In other words, both the setting (bustling New York City) and the framing (with two figures poised between parallel skyscrapers) were important to the picture’s lasting power.

Pirate Piracy

Copyright is a type of intellectual property that gives its owner the exclusive right to copy and distribute a creative work, usually for a limited time. The creative work may be in a literary, artistic, educational, or musical form. Copyright is intended to protect the original expression of an idea in the form of a creative work.

Seward Johnson eagerly walked the plank onto the late twentieth century trend toward art appropriation, and reveled in thumbing his nose at creative rights by adulterating the imagery of acclaimed artists. Indeed, he went so far as to name another of his pieces Copyright Violation.

When he fabricated Unconditional Surrender, Johnson worked closely with an intellectual property attorney to try and skirt copyright by adding romantic flowers to the statue in place of the purse Greta protected during the encounter, and introducing extra flare to the "nurse's" skirit to offer a peek-a-boo moment to the loving couples unwittingly emulating the domination pose, as well as a potential parody or transformation defense.
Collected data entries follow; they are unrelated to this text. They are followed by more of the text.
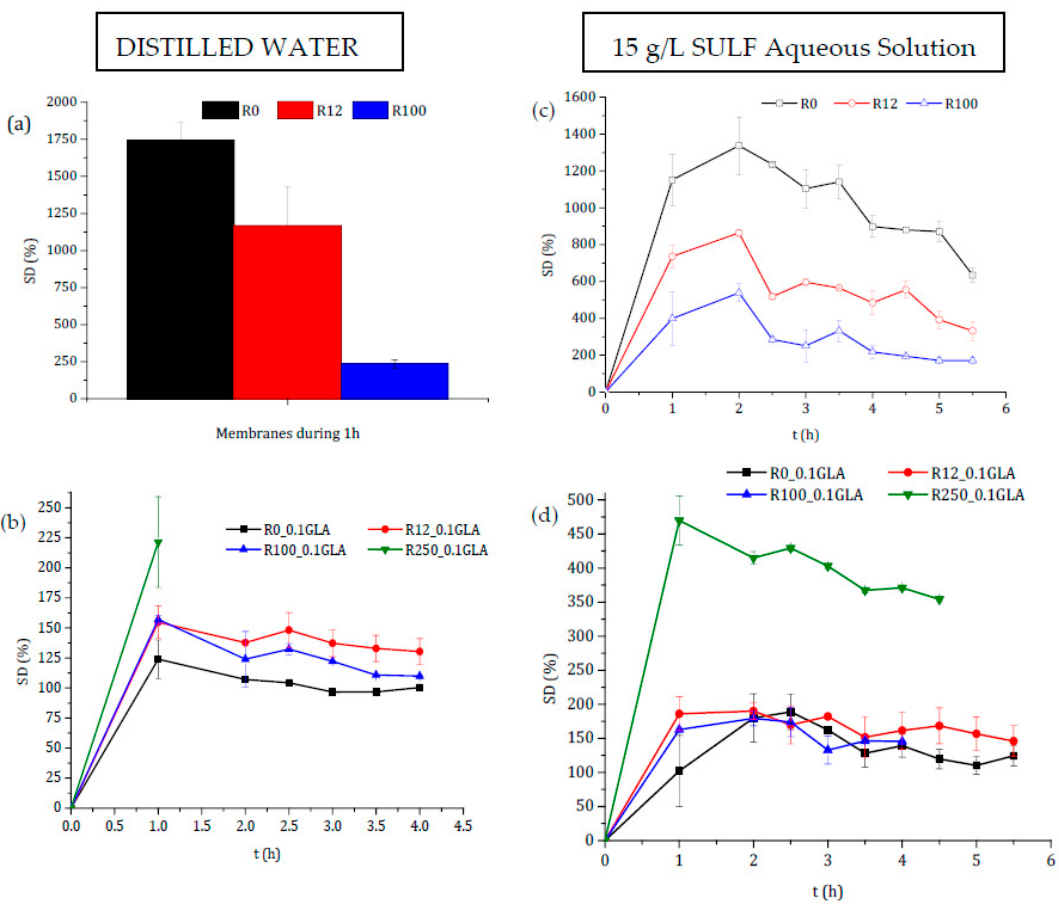
Figure 8. Degree of swelling in distilled water ( a , b ) and in 15 g/L sulfamerazine sodium salt (SULF) aqueous solution ( c , d ) of the membranes prepared with non-irradiated and irradiated chitosan at different doses: ( a , c ) without GLA and ( b , d ) with 0.1 wt % GLA in the chitosan solution.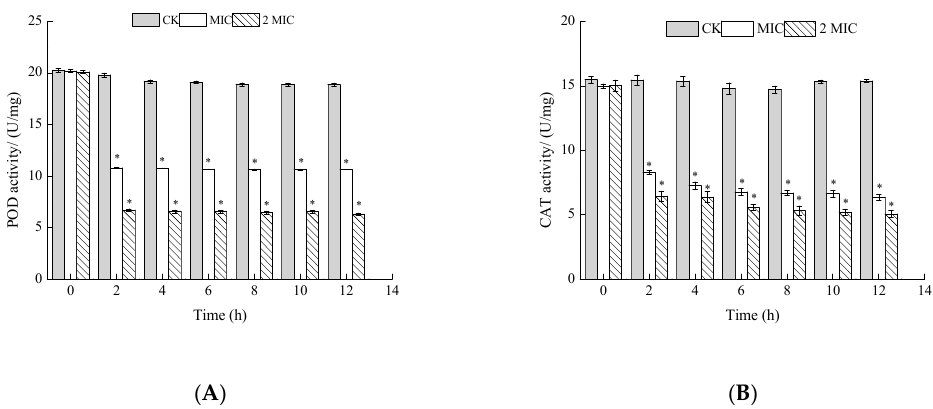
Figure 6. Effects of ε -PL on peroxidase (POD) ( A ) and catalase (CAT) ( B ) activity of S. putrefaciens. Bars represent the standard error of the means. The superscript (*) indicates a result that is significantly different to the equivalent control point (t test, p < 0.05 ).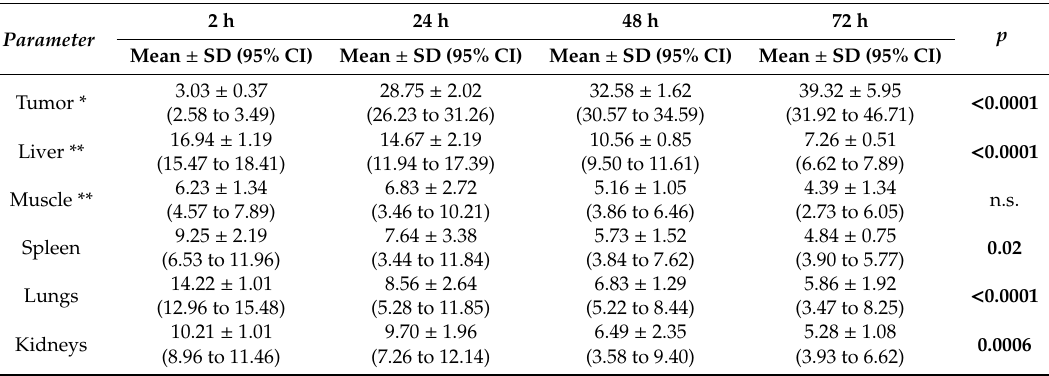
Table 2. Ex vivo fluorescence (NET / Area) of organs at di ff erent time points.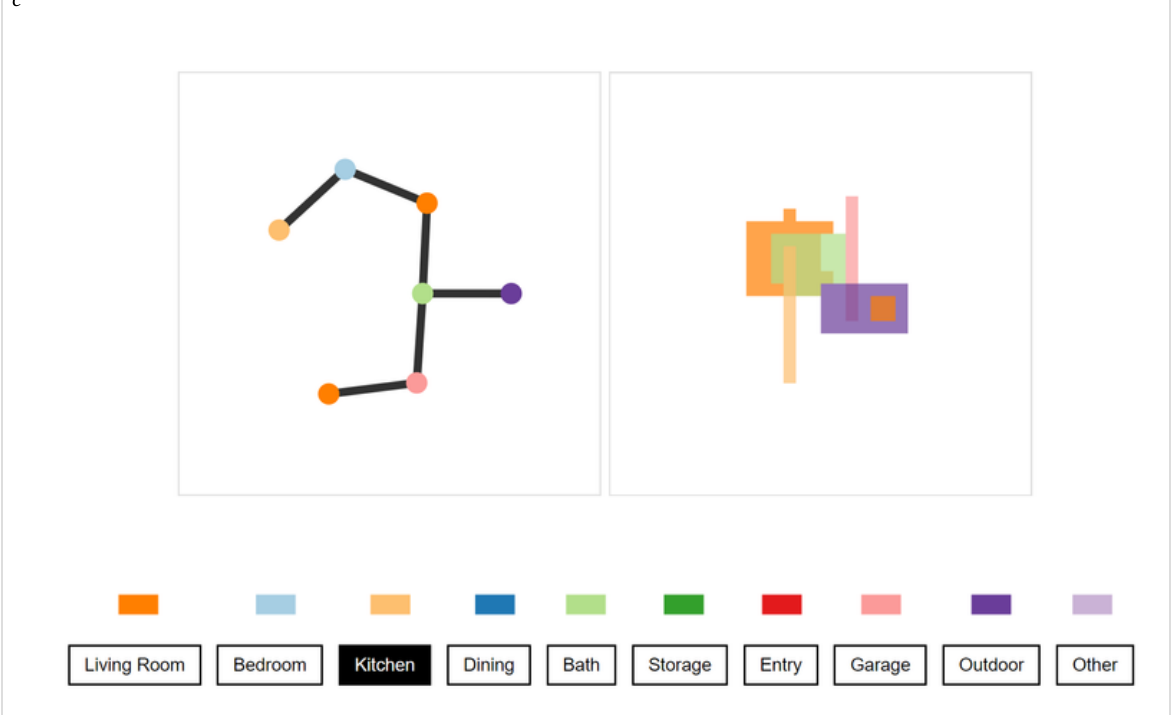
Figure 2. Representation of a typical floor plan as a graph ( 2a and 2b) and final result, where the user of the web app inputs the rooms (kitchen, living room, etc.) as nodes of a graph that are then combined into a floor plan (2c) . Li, Ao, Tian, Runjia, Wang, Xiaoshi and Yueheng Lu. PlanGCN Team.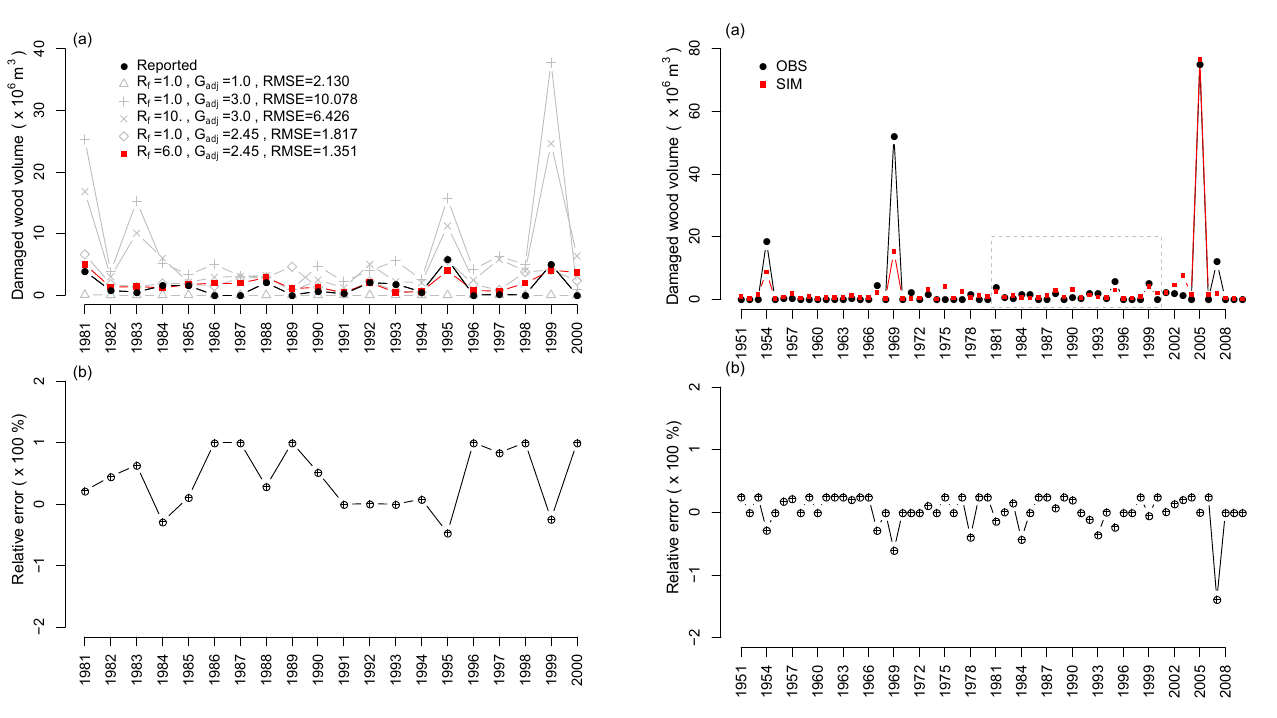
Figure 6. Comparison of the storm damage simulated by the ORCHIDEE-CAN and the reported wood damage over Sweden from 1951 to 2010. Observed storm damage is extracted from Nils- son et al. (2004), Schlyter et al. (2006), Bengtsson and Nilsson (2007), and Gardiner et al. (2010). The dashed-line area is the pe- riod from 1981 to 2000, which was selected for parameterization. The RMSE of the estimated storm damage is 1.35 × 10 6 m 3 for the parameterization period and 5.05 × 10 6 m 3 during the evalua- tion period. The validation period ranges from 1951 to 2010 but ex- cludes the years 1981 to 2000. The relative model simulation error for the validation period from 1981 to 2010 (b)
Denying ALL credit to Alfred Eisenstaedt for his indelible and zealously-protected masterwork, Johnson claimed that his statue was derived not from the iconic picture which appeared in LIFE magazine, but rather, from an obscure public domain photograph of the same pair taken by Navy photographer Victor Jorgensen. Notably, the Jorgensen picture is taken from a different angle, without compositional elements so essential to Eisenstaedt's imagery.

Moreover, in the Jorgensen photo does NOT include the legs of the figures - a signature of the submission pose when the sailor bent the "nurse" to his will. Perhaps hoping to argue the mythical "20% rule" of fair use in copyright, Johnson allowed that perhaps he had "extrapolated" the figures' lower legs and footwear from a dusty memory of Eisenstaedt photo.

Although Johnson forbade the city of Sarasota from acknowledging the source, or licensing the rights to reproduce a version of the copyrighted Life photo, his "methinks he doth protest too much" claims about his inpiration were belayed by his public confession, two years in advance of crafting the first clone, to the New York Times that he intended to fabricate a statue based on the Eisenstaedt photo.